(Source data)
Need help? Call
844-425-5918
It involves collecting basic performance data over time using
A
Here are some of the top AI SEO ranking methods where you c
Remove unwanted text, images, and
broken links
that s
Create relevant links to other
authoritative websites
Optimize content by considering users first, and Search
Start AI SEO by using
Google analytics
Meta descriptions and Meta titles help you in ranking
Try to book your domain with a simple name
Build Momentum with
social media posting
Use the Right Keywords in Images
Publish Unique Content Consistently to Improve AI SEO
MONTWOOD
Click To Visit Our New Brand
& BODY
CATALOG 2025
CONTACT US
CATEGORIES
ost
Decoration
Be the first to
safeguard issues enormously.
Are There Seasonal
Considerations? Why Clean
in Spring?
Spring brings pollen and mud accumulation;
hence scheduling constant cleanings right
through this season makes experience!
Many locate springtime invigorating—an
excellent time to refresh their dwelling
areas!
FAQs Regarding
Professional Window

**HOW TO COMPLETE THIS TASK:** Search the entries for the word "with", then gather every line that has it.

**ANSWER TO THE PROBLEM:**
Try to book your domain with a simple name
Build Momentum with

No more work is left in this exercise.